It didn’t sound promising to Nick, and he said so. Nobody knew the country. They’d be running blind into the woods with killers firing at their backs. By the time any escapees got through the woods, the deputies could have a whole line of men waiting on the other side of the woods and catch them between two fires. No one knew how large the woods was, or how possible it was for people to evade capture once they were in the trees. Nobody knew of an escape route once they were away from the immediate area. There was no transportation out of the parish even if they did evade the deputies.
“I don’t like it,” Nick said.
“What else can we do?”
“I don’t know,” Nick said. He rubbed the old wound on his arm. “I don’t know.” You need a rear guard, he thought. That’s what his father would tell him. Bunch of civilians in flight, you’ve got to have soldiers who stay behind fighting to make sure they get away. But you can’t have a rear guard armed with three pistols and some clubs. That wasn’t a rear guard—that didn’t even achieve the dignity of suicide. It was pure absurdity. Even if the rear guard were brave, even if they made up their minds to sacrifice their lives, they’d last only a few minutes, and then the horrible pursuit would begin, the massacre would stretch over miles, armed men pursuing helpless people over the countryside.

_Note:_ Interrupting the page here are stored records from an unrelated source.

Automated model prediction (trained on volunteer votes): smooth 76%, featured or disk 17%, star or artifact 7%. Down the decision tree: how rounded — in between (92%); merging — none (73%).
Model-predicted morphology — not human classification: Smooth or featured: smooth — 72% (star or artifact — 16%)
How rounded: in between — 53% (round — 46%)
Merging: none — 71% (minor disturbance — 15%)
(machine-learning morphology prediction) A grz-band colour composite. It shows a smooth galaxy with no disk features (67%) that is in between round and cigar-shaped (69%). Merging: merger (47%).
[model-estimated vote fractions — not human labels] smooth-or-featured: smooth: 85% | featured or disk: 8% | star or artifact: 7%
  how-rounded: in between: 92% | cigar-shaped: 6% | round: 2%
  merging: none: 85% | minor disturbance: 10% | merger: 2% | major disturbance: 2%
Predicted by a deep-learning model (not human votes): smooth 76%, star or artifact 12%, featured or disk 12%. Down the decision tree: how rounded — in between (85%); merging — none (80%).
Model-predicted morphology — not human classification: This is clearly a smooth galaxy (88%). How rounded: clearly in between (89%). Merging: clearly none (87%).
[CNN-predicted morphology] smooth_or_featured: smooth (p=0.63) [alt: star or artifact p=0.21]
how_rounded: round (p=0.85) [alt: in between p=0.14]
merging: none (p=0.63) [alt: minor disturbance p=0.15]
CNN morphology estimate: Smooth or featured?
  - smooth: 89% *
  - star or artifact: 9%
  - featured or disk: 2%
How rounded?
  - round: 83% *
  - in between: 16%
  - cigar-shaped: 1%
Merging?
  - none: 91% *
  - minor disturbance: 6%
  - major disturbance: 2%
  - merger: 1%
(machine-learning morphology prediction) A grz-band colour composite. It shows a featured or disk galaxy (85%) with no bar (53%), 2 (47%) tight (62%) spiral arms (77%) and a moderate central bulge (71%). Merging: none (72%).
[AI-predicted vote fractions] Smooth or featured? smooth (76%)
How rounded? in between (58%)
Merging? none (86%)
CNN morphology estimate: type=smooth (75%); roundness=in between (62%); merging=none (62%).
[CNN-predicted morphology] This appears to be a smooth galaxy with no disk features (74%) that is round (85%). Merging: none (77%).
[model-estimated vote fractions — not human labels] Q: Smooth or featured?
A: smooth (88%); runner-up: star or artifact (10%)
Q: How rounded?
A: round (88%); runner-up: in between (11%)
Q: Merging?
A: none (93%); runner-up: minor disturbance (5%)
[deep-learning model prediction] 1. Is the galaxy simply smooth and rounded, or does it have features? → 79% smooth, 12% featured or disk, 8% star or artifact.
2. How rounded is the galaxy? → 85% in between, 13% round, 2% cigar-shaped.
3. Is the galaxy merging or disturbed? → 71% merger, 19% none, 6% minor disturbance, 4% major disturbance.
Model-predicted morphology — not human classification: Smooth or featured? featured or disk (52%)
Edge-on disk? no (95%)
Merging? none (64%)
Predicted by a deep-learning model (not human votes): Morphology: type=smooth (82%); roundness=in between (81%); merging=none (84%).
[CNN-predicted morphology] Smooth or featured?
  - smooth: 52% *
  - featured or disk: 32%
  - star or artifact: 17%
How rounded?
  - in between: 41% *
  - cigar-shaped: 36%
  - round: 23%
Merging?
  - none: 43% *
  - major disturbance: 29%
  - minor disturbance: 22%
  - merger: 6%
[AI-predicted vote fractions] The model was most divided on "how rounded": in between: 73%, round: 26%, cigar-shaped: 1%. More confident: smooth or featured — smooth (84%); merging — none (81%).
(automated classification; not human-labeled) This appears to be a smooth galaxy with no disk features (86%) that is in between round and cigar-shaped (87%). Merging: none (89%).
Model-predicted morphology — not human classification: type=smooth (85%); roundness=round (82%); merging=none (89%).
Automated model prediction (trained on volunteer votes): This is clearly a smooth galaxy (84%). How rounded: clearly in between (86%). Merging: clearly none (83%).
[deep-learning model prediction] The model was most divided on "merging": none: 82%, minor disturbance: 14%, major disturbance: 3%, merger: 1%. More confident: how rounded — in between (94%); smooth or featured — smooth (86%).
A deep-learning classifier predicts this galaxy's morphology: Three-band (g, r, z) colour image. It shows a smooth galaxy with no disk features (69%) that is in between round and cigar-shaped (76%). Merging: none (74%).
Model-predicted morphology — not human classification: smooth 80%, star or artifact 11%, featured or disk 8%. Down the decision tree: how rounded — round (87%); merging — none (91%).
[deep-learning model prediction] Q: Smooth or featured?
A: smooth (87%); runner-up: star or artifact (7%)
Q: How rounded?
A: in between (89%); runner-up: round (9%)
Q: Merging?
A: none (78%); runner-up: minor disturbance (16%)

We’ll need to get their weapons, Nick thought. Then we can put up a fight.
“They’re punks,” Nick said, more to himself than to anyone else. “Punks,” he repeated. “Punks back down when you show fight.”
“Maybe some of them will. But some of those redneck bastards learned to shoot at their granddaddy’s knee. The same place they learned to hate niggers.”
“Let me think,” Nick said. He wished his father were here. “How do they get food in?” he asked.
“They come every two-three days. They bring less food all the time, and never enough, so they can sell us food for money sometimes. But they bring more guards along with the food, and they come armed. March a few of us out of the camp to take the food, then march them back in. The guards hardly ever come in the camp themselves.”
That seemed the best chance for getting weapons, Nick thought. Swarm through the gate and bowl those crackers over. They would take casualties, but that was going to happen no matter what.
“When did they last bring food?” Nick asked.
“Yesterday.”
So he probably had a while, Nick thought, to let that plan mature. But not long. Not longer than overnight.
“Have we got a map?” he asked.
Where could you hide? Nick wondered. Where—assuming you had soldiers—could you hide them?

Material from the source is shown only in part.